Step into fear if you want to grow. Duh.
But what to write, then?
I’d like ya’ll to have some input on this. I have a number of short stories in the bank of all different shapes and sizes that I’ll be trotting out as I get to them. But I also want to embark on a larger (but not novel-sized) serial project that I may not completely finish before beginning to post it. Something I can turn to the blank page with and dive into when there’s nothing in the ole inspo-chamber. Something I just plot with limited narrative arc. Let me know which of these you’d be most interested in reading at PNP:
A comedic novella about a guy who is trying to recover a plaster mold of his penis from his ex so that his girlfriend will marry him
A serial dramedy about a group of soccer supporters and players trying to start a semi-professional team in their small city
A serial about a ‘social engineering’ cybercriminal duo who are trying to reenter society but keep getting mixed up with other criminals and the law
A novella about a skyscraper incongruously built by a billionaire in his diminutive hometown and the mystery as to why he built it there
...or something else?
And what would you like to see more of in my existing work?:
More finding the lit (the latest edition.)

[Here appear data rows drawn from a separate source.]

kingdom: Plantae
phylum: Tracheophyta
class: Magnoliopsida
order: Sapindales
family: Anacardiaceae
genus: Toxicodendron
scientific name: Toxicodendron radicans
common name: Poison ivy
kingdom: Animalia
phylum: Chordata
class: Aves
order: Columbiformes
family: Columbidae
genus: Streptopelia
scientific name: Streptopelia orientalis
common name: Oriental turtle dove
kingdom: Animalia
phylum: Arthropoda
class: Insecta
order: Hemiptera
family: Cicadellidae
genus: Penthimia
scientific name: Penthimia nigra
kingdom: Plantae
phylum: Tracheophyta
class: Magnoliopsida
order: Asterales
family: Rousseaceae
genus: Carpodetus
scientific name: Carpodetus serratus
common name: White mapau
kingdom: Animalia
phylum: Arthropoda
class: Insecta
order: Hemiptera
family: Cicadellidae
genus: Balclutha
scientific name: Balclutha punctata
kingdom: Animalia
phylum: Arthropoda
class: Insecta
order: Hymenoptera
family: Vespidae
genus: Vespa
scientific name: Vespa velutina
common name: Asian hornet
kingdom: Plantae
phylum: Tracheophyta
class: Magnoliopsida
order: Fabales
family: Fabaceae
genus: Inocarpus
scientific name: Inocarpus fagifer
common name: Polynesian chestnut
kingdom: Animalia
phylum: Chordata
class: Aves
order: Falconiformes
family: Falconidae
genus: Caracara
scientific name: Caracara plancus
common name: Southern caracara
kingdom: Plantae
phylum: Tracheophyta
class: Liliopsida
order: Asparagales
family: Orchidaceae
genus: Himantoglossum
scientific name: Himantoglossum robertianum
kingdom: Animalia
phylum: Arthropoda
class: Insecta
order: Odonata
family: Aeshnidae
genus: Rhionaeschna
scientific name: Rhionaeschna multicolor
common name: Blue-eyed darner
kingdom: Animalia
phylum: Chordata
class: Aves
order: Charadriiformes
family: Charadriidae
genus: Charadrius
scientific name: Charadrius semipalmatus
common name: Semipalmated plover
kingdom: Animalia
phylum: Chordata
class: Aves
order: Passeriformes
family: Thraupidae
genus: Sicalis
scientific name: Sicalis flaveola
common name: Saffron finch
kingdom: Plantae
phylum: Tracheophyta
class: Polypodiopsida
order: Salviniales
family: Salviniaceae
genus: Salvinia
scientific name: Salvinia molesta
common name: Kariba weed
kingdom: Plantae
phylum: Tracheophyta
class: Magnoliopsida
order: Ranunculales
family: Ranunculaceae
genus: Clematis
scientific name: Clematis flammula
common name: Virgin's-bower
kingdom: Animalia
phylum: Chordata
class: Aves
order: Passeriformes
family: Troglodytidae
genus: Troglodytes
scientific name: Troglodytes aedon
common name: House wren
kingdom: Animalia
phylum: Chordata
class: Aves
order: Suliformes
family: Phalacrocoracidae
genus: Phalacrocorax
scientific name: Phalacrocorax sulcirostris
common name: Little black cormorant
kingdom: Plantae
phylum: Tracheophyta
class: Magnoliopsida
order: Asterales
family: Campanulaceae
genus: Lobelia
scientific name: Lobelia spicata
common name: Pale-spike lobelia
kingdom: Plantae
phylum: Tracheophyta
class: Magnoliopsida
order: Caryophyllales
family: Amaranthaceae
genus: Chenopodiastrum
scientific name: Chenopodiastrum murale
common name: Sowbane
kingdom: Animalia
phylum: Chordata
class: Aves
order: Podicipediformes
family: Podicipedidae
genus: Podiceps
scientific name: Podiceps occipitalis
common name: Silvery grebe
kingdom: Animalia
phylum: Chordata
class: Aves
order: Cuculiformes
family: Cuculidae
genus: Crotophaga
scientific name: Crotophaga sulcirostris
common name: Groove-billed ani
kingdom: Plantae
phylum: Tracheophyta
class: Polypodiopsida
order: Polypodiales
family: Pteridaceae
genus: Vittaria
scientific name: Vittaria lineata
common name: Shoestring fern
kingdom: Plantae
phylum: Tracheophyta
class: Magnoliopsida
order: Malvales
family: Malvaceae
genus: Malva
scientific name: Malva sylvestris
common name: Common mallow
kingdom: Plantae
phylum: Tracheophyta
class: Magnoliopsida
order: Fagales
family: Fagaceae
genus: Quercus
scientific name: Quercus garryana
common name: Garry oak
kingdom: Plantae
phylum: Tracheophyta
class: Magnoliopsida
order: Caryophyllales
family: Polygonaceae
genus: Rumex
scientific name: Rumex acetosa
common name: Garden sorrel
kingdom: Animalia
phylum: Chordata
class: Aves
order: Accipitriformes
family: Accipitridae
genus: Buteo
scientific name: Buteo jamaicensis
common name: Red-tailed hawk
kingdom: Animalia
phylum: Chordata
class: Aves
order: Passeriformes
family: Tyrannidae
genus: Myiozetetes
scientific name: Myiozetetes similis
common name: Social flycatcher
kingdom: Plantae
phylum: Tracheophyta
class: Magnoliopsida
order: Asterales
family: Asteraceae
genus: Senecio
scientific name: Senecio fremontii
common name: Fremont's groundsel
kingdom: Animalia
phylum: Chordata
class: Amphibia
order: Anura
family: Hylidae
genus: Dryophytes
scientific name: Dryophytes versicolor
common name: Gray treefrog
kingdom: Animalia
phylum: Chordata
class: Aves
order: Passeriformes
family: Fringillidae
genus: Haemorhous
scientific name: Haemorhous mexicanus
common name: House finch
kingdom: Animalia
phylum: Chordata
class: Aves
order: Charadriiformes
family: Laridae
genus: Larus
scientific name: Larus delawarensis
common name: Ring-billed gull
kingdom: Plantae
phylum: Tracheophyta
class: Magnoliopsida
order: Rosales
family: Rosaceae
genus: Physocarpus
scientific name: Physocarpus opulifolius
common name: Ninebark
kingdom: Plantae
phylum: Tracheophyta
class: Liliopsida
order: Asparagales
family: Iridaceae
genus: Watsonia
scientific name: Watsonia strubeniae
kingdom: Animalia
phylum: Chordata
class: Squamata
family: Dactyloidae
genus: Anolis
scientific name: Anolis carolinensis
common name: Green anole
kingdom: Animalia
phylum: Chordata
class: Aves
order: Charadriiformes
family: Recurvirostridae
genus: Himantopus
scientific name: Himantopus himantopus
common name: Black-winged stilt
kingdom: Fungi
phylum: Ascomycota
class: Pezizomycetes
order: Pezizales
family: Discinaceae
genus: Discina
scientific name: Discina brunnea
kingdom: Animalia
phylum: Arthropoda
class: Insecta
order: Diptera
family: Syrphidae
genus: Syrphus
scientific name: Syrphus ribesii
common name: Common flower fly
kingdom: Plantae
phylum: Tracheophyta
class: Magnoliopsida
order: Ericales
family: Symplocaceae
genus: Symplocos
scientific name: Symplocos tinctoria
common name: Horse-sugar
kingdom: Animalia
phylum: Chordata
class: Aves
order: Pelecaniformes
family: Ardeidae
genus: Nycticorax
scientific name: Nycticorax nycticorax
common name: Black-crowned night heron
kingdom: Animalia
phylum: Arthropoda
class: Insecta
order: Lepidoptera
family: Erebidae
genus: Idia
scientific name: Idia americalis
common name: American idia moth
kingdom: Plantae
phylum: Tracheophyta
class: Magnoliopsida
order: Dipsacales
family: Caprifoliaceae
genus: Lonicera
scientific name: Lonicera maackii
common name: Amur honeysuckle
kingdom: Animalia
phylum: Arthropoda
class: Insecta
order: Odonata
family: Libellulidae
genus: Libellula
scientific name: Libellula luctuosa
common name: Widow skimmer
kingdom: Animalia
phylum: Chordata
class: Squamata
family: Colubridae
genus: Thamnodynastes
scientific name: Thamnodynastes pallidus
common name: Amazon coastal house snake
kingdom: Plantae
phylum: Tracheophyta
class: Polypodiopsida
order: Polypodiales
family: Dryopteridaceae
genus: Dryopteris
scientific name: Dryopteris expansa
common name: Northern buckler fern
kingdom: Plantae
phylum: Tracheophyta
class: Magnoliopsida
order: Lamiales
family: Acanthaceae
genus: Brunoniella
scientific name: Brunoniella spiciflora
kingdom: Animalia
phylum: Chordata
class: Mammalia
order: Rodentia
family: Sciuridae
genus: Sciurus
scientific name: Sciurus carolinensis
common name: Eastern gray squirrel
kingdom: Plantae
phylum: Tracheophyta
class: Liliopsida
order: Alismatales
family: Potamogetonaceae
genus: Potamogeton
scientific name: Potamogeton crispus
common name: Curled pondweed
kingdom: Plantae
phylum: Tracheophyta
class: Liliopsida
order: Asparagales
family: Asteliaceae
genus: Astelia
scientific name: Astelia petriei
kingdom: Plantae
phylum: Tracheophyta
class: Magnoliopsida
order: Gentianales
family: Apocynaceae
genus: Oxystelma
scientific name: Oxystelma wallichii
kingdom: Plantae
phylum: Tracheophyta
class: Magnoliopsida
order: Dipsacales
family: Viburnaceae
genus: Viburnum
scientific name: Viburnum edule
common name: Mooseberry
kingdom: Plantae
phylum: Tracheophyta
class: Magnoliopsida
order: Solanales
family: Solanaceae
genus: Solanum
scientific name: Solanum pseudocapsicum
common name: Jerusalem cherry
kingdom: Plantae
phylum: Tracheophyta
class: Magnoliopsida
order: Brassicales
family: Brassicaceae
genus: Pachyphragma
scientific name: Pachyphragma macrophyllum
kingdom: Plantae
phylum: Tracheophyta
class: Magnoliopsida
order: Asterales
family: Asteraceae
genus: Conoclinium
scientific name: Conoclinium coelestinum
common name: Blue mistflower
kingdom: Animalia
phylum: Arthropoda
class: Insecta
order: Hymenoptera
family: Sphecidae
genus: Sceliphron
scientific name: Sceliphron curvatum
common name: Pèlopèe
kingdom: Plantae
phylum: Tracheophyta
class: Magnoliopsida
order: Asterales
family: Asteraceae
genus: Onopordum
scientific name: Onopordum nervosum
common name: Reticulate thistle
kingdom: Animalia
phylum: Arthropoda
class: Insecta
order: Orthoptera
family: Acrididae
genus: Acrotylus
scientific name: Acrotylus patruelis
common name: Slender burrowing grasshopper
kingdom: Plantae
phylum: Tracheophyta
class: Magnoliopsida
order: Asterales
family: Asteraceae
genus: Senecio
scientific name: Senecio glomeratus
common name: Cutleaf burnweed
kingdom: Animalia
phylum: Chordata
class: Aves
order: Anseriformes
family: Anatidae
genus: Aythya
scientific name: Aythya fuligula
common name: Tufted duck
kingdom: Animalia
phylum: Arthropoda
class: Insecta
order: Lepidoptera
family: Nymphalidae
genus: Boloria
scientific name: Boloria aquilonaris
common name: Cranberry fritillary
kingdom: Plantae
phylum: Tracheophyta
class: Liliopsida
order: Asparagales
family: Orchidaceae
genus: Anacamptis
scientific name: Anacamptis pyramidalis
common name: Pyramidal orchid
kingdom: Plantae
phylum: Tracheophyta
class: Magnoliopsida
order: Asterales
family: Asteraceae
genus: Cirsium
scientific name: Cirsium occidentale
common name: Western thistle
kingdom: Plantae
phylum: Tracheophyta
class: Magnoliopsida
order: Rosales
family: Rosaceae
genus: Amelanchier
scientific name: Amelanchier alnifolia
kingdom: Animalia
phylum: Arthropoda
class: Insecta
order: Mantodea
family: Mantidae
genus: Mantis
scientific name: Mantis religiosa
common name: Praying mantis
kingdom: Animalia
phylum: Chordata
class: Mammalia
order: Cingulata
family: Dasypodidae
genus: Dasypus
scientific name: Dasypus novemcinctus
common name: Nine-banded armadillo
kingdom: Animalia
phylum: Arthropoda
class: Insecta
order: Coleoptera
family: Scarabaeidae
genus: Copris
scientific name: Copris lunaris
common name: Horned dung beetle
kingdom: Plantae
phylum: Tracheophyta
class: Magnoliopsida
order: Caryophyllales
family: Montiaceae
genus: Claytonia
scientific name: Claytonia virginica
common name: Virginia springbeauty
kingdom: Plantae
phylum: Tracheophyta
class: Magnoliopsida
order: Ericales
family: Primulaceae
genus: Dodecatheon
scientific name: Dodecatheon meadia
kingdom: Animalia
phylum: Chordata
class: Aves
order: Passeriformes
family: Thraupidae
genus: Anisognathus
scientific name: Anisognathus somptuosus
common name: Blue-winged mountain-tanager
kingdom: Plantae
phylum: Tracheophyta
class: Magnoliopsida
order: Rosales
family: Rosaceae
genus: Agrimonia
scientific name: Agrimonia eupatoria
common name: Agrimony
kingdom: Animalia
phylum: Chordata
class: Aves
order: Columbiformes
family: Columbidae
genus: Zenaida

More third-person stories (like bluebird or meromictic.)
More [retros] (the latest retro.)
More Frank and Ash stories (like karaoke machine or counting alpacas.)
Let me know if you have a particular story that was your favorite from the past year or beyond.
Thanks for bearing with me on this Substack adventure. This has become a joyous hobby in my life and it’s only possible thanks to you.
Onward.
Clancy, Clancy. To me, everything you have on here is just right as it is -- no changes needed. But I do understand the reflection about porn, and I did vote on the first poll (no need to keep secrets here: I like Pages Not Printed). Everything else, again, if you ask me, I wouldn’t touch.
Now, in terms of the last two polls, I didn’t vote because I am (almost religiously) against asking readers what they want to read more of. We, the readers, will want to read whatever you, the writer, deem good enough to feed us -- as long as it’s by you. This is my opinion, at least.
Also, a final note -- and please don’t take this the wrong way (we’ve been Substack friends for a while now, and we appreciate each other enough to know that whatever might come across as a critique isn’t really a critique but a way to help and discuss with a friend): I think that the number of subscribers shouldn’t be an obsession. It will increase naturally, no matter the strategy devised and implemented to make it grow. It is, to me, a byproduct of everything else, and I happen to believe that the more we think of it, the less it moves.
I will continue to consider you and your writing one of the very best on here, within our fiction community, no matter the times that are a-changin’.
Rename it “Poorly Named Publication” lol (I did answer the poll seriously) Also those stories all sound so good.